Soccer | Photo by Soham Parikh | Edited by Kayli Thompson | The Wright State Guardian

Soccer players at Wright State University (WSU) are excited to be together again and practicing. Regardless of the uncertainty surrounding the season, they are happy to be back playing the sport that they love. 

“It’s been great. Finally getting to see everyone and being able to train with all of the returners and the new guys has been very enjoyable,” said senior on the men’s soccer team Brayden McNitt. 

 The health and safety of the student-athletes and the coaching staff are still the main focus of the NCAA, so practices do come with restrictions. 

 “Every student-athlete and all athletics personnel should practice at least daily self-health before participating in any aspect of in-person athletics activities,” according to the NCAA’s website. 

 Protocols for Practice 

When the soccer teams first started practice, the guidelines in place were more strict. The NCAA and Horizon League review the guidelines constantly and are starting to get back to normalcy with practice. 

“For the first two weeks of practice we were limited to small groups of six. The players were required to wear masks the entire time they trained,” said Head Coach of the women’s soccer team Pat Ferguson. 

There have been some changes to the guidelines for the players since they first started practice. 

“They can now train without masks. Coaches and staff are required to wear masks the entire time. The team room is still off-limits,” said Ferguson. 

WSU was able to start training earlier than other schools, a big part of why practices are starting to feel somewhat normal for the players and coaches. 
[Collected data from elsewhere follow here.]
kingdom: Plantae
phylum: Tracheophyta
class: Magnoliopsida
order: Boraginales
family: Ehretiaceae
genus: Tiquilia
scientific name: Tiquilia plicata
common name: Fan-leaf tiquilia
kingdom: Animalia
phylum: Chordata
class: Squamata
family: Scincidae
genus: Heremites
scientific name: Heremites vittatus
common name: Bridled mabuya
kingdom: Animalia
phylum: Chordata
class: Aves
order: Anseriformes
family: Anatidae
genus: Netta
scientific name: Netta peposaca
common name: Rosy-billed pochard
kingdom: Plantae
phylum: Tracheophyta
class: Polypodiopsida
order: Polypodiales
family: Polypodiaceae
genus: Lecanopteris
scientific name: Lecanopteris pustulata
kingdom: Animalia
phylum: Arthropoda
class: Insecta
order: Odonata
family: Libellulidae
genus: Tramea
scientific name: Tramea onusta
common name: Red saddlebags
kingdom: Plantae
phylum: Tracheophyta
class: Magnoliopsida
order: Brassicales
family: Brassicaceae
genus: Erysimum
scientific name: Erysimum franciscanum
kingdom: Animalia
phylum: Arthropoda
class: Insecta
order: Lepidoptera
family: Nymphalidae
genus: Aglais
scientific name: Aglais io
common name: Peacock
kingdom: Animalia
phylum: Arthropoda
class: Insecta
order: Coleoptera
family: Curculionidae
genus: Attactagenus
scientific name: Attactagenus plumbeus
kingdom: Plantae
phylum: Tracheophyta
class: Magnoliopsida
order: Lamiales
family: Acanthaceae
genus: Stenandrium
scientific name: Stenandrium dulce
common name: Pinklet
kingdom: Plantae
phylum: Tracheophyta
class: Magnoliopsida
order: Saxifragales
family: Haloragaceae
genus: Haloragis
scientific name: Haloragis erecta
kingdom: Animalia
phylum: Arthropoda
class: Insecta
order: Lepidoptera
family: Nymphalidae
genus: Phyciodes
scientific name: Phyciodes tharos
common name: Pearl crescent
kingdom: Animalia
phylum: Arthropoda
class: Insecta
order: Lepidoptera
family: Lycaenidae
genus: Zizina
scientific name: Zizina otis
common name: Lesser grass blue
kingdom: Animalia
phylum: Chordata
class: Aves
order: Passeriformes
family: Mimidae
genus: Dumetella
“After the two weeks, we have been allowed four weeks to train as a full team. Everything is back to normal with the full team training and we are able to take our masks off during training,” said McNitt. 

Challenges they are facing 

One of the crucial aspects of being able to improve as a team is to actually compete against another team, which is not allowed right now by the NCAA. 

“Now that we are together, the only limitation is due to the fact we can’t play exhibition games against outside opponents – which obviously helps in our development as a team,” said Ferguson. 

Preparing for the season throughout the summer was a challenge for the players because facilities and gyms were closed for months. 

This was something student-athletes across the country had to deal with throughout the entire summer, so it will have an effect on every team regardless of the sport.